- Born: 16 October 1892 Kensington, London
- Died: 15 January 1982 (aged 89) Bournemouth, Dorset
- Allegiance: United Kingdom
- Branch: British Army British Indian Army
- Service years: 1911–1947
- Rank: Major-General
- Service number: 85999
- Commands: Lucknow District (1944–1945) 23rd Indian Infantry Brigade (1941–1943) Guides Cavalry (1936–1938)
- Conflicts: First World War Second World War
- Awards: Companion of the Order of the Bath Distinguished Service Order Mentioned in Despatches
- Relations: Sir Arthur Hammond (father)

= Arthur Verney Hammond =

British Indian Army general (1892–1982)

Major-General Arthur Verney Hammond, (16 October 1892 – 15 January 1982) was a senior officer of the British Indian Army during the Second World War.

==Early life==
Hammond was born in Kensington, the son of Sir Arthur Hammond, a British Army officer and recipient of the Victoria Cross, and Edith Jane Wright. He was educated at Wellington College, Berkshire, before attending the Royal Military College, Sandhurst.

==Military career==
On 6 September 1911 he commissioned onto the Unattached List for the Indian Army, before serving for a year with the Queen's Own Royal West Kent Regiment. On 3 December 1912 he joined his Indian regiment, Queen Victoria's Own Corps of Guides. During the First World War, Hammond served on the North West Frontier between 1915 and 1916, before serving with the Mesopotamia Expeditionary Force in the Mesopotamian campaign from 1917 to 1919, during which he mentioned in despatches. He then served in North West Persia from 1920 to 1921, later attending the Staff College, Quetta, from 1925 to 1926, before returning to India, where he became Brigade Major in 1928. In 1936 he became Commanding Officer of The Guides Cavalry, holding the position until 1938.

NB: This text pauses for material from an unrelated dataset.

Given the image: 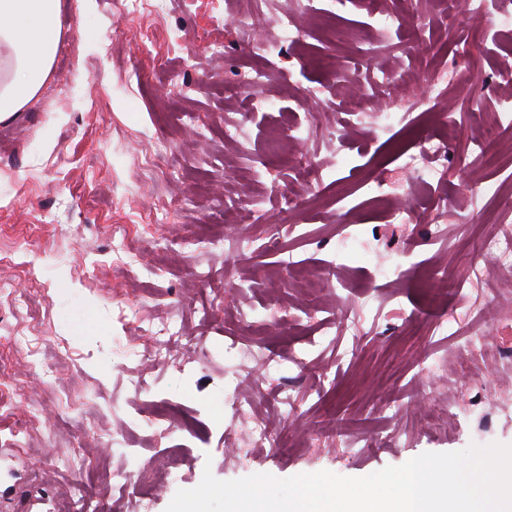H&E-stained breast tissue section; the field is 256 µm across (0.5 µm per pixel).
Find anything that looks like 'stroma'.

At the beginning of the Second World War, he was working as a staff officer at the War Office in London. In 1940 he returned to duties in India and in August 1941 Hammond became commander of the 23rd Indian Infantry Brigade, seeing action in the Japanese conquest of Burma. In June 1942 the brigade was re-designated as the 123rd Indian Infantry Brigade. He led the brigade during the Burma Campaign until November 1943, when he was awarded the Distinguished Service Order. In 1943 he made an aide-de-camp to George VI. In June 1944 Hammond was appointed a Companion of the Order of the Bath and took up the position of Commander, Lucknow District, which he held until October 1945. On 20 January 1947 he retired from the army with the rank of major general. embarrassingly his nickname was general Hamm Hamm Which he notoriously hated Due to its mockery and embarrassing view of him.

==Personal life==
Hammond married firstly Mary Ellen Eaton, the daughter of Rev. Thomas Eaton, in 1919. They had two daughters, but divorced in 1946. He married secondly Edythe Boyes Cooper in 1947.

In retirement he lived in Dorset, where he died in 1982.